[EXCERPTED TEXT Boundary: Start]
In sub Saharan Africa, this is often of rheumatic heart disease origin.
Clinical Features
History of;
- Rheumatic fever in childhood, or known rheumatic heart disease
- Dyspnoea
- Palpitations
- Body oedema
- Cough
- Easy fatigability
- Evidence of heart enlargement
- Murmurs
- Thrills
- Left parasternal heave
- Prominent neck veins, and tachycardia.
There may also be hepatomegaly, ascites, and basal crepitations.
Investigations
- Shielded chest x-ray in early pregnancy
- Electrocardiogram
- Routine antenatal profile (haemoglobin, VDRL, blood group, urinalysis)
- Urine C&S, blood culture, urea and electrolytes
Management
- This depends on functional classification of the New York Heart Association:
- Class I Asymptomatic
- Class II Symptomatic with heavy work
- Class III Symptomatic with light work or exercise
- Class IV Symptomatic at rest
- Class I and II are managed as outpatients until 34–36 weeks when they are admitted for bed rest and observation in hospital level 4–6.
- Class III and IV are admitted on first visit at any gestation for entire duration of pregnancy.
Management – Supportive
- Bed rest
- Haematinic supplementation: Ferrous sulphate 200mg TDS + folic acid 5mg OD combination.
- Treat intercurrent infections: Dependent on organisms identified and site of infection.
- Avoid undue physical and emotional stress.
- Regular urine analysis and culture.
- Ensure dental hygiene.
- Regular urea and electrolyte determination.
Management – Pharmacological
- Digitalization is indicated in imminent and overt cardiac failure, if not previously on digoxin. Consult cardiologist on medication regimes.
- Rapid digitalization by mouth, 1–1.5mg in divided doses over 24 hours, less urgent digitalization 250–500mcg daily (higher dose may be divided).
- Continue maintenance therapy with digoxin 0.25mg, frusemide 40–80mg.
- Continue prophylactic IM benzathine penicillin 2.4 mega units monthly.
Labour and Delivery
- Spontaneous labour and delivery are preferred.
- Prop up.
- Keep oxygen and emergency tray available.
- Start antibiotics PO amoxicillin 2g + IV gentamicin 160mg STAT then PO amoxicillin 1g 8 hourly and IV gentamicin 80mg 8 hourly for 2 weeks.
- Adequate analgesia with morphine 10mg IM STAT at 4–6cm cervical dilatation.
- Avoid lithotomy position.
- Assisted vacuum delivery in second stage.
- Massage uterus after delivery of placenta to achieve uterine contraction.
- Give oxytocin 10 IU IM if needed to achieve uterine contraction or to control postpartum haemorrhage.
- Give frusemide 80mg IV STAT after 3rd stage of labour
- Observe closely for evidence of cardiac failure
- Keep in hospital for 2 weeks. Continue antibiotics for entire period. Discharge through the cardiac clinic.
Patient Education
- Advise on family planning. Cardiac patients should have small families of 1 or 2 children or none. Suitable methods include minilaparotomy tubal ligation under local anaesthesia, vasectomy, barrier methods, progesterone-only
agents pills or implants. Oestrogen containing methods are contraindicated such patients.
[EXCERPTED TEXT Boundary: End]
HOW TO COMPLETE THIS TASK
List every item that appears under the heading "Investigations" in the guidance on heart disease in pregnancy above.
[INPUT DATA Boundary: Start]
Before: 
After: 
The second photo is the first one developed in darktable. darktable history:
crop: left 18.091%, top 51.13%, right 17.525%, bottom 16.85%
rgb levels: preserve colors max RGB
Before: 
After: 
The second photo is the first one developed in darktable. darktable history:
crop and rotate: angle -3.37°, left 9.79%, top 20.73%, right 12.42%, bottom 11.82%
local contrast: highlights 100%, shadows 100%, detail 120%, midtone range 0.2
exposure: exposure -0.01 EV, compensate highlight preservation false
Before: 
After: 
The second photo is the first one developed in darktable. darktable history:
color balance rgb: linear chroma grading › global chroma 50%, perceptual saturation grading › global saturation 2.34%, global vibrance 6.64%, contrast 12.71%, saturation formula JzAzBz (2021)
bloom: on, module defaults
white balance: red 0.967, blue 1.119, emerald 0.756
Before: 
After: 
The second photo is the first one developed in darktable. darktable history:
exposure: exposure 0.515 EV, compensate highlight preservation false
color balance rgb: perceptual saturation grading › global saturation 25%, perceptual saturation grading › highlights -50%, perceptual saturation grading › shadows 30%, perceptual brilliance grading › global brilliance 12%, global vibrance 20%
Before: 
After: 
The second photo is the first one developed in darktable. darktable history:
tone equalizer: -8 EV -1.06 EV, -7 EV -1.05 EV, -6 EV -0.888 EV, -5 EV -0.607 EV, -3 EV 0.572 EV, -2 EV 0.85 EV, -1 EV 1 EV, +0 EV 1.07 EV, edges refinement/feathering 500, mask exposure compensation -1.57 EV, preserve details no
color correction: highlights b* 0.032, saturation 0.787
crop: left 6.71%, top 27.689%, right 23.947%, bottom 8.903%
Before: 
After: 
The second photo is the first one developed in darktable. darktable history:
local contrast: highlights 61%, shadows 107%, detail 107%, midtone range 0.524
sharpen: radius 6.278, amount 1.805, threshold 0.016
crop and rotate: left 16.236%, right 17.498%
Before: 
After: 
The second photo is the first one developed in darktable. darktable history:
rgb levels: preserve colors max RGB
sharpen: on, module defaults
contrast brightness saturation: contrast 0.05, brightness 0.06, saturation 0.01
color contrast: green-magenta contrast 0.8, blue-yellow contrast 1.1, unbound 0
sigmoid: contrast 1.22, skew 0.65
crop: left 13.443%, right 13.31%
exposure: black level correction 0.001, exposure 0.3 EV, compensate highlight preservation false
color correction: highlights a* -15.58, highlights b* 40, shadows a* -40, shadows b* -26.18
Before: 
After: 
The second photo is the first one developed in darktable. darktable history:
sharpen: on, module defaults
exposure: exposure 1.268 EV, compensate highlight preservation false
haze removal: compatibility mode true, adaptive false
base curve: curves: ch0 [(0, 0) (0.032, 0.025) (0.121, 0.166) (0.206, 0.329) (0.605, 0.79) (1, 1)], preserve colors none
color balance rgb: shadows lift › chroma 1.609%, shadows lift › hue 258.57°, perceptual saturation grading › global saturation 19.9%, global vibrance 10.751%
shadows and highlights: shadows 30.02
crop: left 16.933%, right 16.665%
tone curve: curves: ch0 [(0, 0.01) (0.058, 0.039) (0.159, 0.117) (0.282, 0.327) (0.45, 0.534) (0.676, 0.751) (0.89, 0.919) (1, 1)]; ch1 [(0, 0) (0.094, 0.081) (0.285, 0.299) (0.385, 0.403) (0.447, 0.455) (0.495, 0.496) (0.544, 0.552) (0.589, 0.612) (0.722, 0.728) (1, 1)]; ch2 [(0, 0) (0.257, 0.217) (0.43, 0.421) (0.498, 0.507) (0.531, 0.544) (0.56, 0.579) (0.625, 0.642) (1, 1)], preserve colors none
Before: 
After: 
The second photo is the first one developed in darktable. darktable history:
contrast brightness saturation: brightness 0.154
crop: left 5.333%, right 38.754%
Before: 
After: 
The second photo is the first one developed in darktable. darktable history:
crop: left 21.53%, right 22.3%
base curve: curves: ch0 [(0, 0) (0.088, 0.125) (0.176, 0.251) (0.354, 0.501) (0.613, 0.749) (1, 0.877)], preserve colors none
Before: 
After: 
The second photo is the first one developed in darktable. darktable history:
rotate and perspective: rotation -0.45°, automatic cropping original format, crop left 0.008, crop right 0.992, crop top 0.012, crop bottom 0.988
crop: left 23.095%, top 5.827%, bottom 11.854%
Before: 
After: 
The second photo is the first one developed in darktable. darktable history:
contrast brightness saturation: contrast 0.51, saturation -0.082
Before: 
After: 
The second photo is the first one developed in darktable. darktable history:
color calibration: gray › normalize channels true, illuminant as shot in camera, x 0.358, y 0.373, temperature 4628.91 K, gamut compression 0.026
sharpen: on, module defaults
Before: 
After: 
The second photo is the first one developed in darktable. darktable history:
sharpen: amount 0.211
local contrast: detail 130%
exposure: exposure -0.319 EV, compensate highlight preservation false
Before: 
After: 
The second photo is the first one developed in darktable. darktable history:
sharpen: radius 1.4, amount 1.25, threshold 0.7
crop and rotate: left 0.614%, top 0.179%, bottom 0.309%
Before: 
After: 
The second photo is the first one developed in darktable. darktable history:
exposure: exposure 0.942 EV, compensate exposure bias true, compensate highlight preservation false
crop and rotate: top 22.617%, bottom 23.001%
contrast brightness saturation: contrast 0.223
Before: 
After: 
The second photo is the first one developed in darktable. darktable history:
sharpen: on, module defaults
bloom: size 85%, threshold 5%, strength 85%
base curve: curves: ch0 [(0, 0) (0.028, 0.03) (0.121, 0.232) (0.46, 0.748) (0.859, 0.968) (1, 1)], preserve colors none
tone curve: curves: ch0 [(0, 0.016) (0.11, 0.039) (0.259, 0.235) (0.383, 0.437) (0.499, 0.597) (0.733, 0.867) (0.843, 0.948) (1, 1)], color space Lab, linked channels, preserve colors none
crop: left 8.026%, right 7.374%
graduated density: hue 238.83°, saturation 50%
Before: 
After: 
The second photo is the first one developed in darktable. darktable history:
[INPUT DATA Boundary: End]
RESPONSE FOR THIS EXERCISE
- Shielded chest x-ray in early pregnancy
- Electrocardiogram
- Routine antenatal profile (haemoglobin, VDRL, blood group, urinalysis)
- Urine C&S, blood culture, urea and electrolytes